Hong Kong draws 29 applications for virtual bank licences
The Hong Kong Monetary Authority said on Friday it had received 29 applications for the first batch of virtual bank licences, with the applicants ranging from telecommunications operators and financial technology companies to global banks.
“The HKMA has received a total of 29 applications as of 5pm on August 31. Since a lot of these were submitted over the past two days, the HKMA will need to assess if they are in order,” a spokesman said on Friday without disclosing any further information.
The spokesman said interested parties could still submit the application after Friday but they would not be in the first batch of processing. The HKMA earlier said 70 parties showed interested in the licences.
Six groups of applicants confirmed with the South China Morning Post that they have applied for a virtual bank licence by Friday’s deadline. The HKMA began accepting applications in May for the licences which will enable banks to operate online in the city without physical branches. The regulator set August 31 as the deadline for the first batch of applications.
Confirmed applicants included Standard Chartered Bank, online lender WeLab, a consortium led by CASH Financial Services Group, and Zhong An Bank allied with China Citic Bank. In addition, HKT, a joint venture by Bank of East Asia, Airwallex and Sequoia Capital China, also submitted an application ahead of the deadline.
Smartphone maker Xiaomi and Ping An Insurance declined to comment on press reports that they were likely to file an application.
Payment operator Yedpay! as well as veteran US investor Jim Rogers funded ITF opted not to file by the first round deadline, but said they were likely to do so by the second round.

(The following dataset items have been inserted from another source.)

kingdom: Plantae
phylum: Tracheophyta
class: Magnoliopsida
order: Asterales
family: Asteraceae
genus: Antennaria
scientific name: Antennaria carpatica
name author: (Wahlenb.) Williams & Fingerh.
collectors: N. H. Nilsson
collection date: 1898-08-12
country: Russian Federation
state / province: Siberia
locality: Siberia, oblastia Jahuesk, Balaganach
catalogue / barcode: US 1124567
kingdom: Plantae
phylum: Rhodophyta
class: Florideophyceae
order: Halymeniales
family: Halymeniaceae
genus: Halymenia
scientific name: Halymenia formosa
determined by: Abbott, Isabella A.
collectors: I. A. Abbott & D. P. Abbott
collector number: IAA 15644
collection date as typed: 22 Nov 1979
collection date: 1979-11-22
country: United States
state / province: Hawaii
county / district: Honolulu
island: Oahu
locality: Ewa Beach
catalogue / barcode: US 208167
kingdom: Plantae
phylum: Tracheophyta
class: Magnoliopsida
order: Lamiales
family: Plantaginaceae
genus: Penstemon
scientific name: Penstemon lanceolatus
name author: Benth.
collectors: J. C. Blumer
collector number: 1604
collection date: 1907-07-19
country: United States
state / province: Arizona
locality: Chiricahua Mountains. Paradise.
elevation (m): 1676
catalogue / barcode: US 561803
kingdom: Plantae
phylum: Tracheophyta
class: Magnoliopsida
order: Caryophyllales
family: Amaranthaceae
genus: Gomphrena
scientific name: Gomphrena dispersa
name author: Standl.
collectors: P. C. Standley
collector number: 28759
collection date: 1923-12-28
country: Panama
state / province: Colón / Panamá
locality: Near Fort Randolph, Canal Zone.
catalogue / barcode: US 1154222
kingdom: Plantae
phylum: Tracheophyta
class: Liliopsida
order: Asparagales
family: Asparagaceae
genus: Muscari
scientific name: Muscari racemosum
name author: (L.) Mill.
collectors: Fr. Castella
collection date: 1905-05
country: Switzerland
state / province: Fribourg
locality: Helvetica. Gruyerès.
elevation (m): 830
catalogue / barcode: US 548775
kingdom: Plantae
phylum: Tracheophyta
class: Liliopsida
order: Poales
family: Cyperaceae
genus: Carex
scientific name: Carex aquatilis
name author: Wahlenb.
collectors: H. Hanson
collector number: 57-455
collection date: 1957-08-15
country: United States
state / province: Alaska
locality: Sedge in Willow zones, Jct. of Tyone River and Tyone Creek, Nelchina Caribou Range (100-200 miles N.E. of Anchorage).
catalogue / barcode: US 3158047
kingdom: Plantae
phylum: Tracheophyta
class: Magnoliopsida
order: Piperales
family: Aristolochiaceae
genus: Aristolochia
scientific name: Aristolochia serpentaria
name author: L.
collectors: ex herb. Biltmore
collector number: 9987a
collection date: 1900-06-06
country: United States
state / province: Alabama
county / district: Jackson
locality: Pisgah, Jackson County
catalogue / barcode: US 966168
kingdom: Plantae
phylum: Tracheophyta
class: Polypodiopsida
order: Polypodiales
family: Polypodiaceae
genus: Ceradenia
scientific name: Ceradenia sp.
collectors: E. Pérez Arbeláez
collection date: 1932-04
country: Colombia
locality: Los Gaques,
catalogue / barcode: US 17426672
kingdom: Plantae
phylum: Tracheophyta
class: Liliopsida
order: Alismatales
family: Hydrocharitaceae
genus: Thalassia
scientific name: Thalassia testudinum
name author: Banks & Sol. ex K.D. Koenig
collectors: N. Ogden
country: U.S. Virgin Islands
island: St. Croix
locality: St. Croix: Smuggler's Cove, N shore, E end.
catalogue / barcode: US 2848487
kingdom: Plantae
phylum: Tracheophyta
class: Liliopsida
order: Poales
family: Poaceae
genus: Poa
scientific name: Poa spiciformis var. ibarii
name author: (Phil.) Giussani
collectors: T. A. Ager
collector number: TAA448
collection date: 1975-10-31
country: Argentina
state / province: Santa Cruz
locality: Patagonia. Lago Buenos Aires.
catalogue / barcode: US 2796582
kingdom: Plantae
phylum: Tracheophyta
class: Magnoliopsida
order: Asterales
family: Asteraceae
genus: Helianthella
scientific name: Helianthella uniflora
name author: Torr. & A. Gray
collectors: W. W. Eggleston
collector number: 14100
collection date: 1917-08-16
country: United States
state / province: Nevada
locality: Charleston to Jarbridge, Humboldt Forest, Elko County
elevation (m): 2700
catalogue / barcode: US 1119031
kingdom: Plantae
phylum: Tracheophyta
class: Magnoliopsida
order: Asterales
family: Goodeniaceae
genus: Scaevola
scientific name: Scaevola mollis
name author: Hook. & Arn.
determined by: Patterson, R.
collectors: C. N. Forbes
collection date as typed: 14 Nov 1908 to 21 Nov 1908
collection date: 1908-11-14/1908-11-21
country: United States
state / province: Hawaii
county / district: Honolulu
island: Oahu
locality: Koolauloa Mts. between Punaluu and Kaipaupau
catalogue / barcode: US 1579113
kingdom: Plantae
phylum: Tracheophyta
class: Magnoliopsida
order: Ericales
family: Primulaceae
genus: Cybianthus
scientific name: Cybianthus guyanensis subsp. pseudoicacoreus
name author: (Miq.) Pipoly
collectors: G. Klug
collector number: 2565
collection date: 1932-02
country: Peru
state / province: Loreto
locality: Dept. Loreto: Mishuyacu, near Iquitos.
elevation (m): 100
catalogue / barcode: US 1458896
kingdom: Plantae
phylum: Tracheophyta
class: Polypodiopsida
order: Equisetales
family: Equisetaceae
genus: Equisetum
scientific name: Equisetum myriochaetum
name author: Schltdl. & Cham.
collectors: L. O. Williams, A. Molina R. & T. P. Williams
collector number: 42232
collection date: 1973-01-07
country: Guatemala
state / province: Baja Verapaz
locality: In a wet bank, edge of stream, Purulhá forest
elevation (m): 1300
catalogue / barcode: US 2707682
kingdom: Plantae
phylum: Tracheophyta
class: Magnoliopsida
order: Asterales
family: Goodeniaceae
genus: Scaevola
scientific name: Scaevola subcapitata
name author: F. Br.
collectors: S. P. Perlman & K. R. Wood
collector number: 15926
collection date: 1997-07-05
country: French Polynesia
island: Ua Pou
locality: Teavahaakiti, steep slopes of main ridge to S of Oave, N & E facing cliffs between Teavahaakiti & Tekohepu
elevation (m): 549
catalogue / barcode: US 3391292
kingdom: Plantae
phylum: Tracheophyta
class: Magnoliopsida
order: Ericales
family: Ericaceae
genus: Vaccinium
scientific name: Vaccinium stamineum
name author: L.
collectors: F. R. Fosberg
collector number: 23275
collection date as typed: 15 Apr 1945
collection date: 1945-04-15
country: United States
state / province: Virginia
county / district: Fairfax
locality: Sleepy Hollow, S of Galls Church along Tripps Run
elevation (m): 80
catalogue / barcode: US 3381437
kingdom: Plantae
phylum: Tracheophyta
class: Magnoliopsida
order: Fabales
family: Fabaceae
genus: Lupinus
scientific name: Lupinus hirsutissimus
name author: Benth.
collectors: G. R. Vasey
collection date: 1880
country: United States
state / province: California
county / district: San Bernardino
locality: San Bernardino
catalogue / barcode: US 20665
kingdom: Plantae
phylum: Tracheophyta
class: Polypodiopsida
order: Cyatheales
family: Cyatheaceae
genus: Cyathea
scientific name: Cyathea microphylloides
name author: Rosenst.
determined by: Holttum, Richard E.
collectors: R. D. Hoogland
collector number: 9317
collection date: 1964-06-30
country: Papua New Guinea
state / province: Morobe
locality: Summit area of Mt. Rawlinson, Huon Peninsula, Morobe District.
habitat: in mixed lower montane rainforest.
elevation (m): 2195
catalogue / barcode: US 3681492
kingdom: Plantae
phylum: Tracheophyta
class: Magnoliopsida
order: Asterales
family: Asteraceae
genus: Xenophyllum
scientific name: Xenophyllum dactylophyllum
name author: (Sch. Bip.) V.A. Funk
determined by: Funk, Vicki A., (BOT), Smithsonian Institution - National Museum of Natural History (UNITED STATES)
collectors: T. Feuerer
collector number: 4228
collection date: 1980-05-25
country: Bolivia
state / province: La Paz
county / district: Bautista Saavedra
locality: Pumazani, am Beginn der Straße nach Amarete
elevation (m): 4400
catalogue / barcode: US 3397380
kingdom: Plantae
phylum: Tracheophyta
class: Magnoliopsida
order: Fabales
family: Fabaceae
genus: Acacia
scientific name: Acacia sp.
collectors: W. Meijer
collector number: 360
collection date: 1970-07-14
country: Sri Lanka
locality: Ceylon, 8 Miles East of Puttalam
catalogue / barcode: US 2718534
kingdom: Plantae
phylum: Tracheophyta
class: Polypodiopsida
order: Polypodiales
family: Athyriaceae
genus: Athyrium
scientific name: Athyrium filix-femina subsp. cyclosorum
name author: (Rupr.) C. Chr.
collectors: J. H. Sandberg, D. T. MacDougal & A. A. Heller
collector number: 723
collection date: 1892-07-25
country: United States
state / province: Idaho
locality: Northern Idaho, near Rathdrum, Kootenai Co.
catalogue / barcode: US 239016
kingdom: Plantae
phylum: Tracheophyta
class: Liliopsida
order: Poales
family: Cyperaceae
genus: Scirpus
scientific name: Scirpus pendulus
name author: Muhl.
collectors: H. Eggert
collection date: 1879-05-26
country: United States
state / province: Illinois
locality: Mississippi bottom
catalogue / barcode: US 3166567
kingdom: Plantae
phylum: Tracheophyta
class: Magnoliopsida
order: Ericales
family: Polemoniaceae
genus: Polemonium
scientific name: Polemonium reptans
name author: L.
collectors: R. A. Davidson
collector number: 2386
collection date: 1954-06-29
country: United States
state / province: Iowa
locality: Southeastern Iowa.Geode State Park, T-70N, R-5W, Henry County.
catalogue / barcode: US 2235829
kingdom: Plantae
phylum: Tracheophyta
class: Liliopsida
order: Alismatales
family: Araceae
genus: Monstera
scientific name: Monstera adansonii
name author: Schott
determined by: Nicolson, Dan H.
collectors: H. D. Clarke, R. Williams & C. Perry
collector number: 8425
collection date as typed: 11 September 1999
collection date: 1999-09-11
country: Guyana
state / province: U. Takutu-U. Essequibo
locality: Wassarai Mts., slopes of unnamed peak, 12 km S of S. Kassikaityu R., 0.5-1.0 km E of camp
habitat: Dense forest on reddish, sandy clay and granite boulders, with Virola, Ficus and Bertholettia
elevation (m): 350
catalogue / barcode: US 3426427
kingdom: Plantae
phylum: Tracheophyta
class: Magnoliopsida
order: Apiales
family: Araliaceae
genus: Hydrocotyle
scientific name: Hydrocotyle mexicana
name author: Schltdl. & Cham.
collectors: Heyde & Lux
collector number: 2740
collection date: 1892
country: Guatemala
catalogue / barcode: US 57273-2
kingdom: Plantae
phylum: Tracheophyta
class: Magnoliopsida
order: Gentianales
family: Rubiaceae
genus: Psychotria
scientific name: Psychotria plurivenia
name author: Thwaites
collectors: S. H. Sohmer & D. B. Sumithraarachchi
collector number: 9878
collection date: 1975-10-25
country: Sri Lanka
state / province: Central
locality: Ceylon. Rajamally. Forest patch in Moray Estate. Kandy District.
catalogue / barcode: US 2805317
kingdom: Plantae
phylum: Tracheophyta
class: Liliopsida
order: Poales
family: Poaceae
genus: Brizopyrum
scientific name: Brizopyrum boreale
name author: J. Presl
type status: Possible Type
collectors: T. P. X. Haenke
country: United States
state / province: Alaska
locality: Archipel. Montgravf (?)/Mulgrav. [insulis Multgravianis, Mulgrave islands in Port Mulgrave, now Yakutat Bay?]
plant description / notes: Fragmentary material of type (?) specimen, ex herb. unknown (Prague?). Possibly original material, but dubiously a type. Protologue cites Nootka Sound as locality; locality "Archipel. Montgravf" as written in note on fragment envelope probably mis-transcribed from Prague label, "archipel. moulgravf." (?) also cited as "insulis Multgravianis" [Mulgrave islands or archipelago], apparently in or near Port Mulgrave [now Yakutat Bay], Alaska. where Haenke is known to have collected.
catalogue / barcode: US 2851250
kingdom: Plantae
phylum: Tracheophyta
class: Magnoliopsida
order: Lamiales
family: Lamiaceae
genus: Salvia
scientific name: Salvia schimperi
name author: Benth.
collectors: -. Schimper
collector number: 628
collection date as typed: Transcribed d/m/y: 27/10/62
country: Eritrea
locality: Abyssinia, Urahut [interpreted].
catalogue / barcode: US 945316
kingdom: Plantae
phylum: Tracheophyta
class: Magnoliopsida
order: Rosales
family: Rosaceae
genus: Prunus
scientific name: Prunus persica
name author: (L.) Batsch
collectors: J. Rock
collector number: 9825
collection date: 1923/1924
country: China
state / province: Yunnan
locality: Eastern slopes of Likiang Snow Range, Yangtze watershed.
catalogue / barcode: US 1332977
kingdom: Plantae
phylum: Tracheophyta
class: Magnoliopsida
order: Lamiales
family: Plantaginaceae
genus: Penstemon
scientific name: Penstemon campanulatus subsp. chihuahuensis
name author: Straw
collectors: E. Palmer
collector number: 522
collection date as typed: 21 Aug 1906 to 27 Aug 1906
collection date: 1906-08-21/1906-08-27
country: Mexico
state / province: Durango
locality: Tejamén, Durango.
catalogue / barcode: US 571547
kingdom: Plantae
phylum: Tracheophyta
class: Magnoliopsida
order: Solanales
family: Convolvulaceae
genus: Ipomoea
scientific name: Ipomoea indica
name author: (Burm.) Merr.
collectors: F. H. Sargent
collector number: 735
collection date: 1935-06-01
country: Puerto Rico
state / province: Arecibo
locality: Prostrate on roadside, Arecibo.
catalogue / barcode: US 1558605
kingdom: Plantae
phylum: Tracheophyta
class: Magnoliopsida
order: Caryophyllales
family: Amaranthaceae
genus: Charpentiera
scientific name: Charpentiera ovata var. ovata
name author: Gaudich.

Bank of East Asia deputy chief executive Adrian Li Man-kiu said services offered under the virtual bank format would help his bank to capture new customers.
“Our virtual bank will use new technology to serve small and medium sized customers as well as individuals who are now underserved by traditional banks,” Li said.
He added that the joint venture would have initial capital of HK$1 billion (US$127.4 million) and would be expected to break even in about three years.
“WeLab has submitted the application to the HKMA with hopes to be among the first batch of companies to operate virtual banking in Hong Kong,” said Simon Loong, founder and chief executive of WeLab.
“Getting the license would be a recognition of WeLab, a home-grown fintech company, as well as an affirmation and encouragement to the local fintech industry. We would like to leverage our fintech experience to offer smart banking services to customers as well as to further promote financial inclusion.”
CASH has formed a strategic partnership with Shenzhen IT firm Forms Syntron Information (HK) and mobile payment solution company QFPay Haojin FinTech, the company said in a stock exchange filing on Thursday.
Benson Chan, executive director of CASH, said the group wants to establish a virtual bank to help develop Hong Kong’s smart banking services and to offer better services for millennials, young families, small companies and start-ups.
Charlotte Robins, partner at law firm Allen & Overy, said the applicants need to pay attention to their shareholder structure and how to handle operational risk.
“Among other things, successful applicants will have effectively illustrated their understanding of the risk exposure in the running of the virtual bank and how they plan to appropriately manage those risks,” Robins said.